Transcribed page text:
::::
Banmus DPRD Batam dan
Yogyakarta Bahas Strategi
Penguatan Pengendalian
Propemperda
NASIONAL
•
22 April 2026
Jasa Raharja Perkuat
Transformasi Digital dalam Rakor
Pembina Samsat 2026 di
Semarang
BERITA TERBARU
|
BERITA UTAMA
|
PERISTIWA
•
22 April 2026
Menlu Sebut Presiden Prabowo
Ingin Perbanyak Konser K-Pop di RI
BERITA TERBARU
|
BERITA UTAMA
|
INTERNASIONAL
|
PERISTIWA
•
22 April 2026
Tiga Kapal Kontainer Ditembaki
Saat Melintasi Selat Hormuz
::::
■ PROBLEM DESCRIPTION: Could you reproduce every line of the listing above verbatim, in its original order?

■ WORKED SOLUTION:
Banmus DPRD Batam dan
Yogyakarta Bahas Strategi
Penguatan Pengendalian
Propemperda
NASIONAL
•
22 April 2026
Jasa Raharja Perkuat
Transformasi Digital dalam Rakor
Pembina Samsat 2026 di
Semarang
BERITA TERBARU
|
BERITA UTAMA
|
PERISTIWA
•
22 April 2026
Menlu Sebut Presiden Prabowo
Ingin Perbanyak Konser K-Pop di RI
BERITA TERBARU
|
BERITA UTAMA
|
INTERNASIONAL
|
PERISTIWA
•
22 April 2026
Tiga Kapal Kontainer Ditembaki
Saat Melintasi Selat Hormuz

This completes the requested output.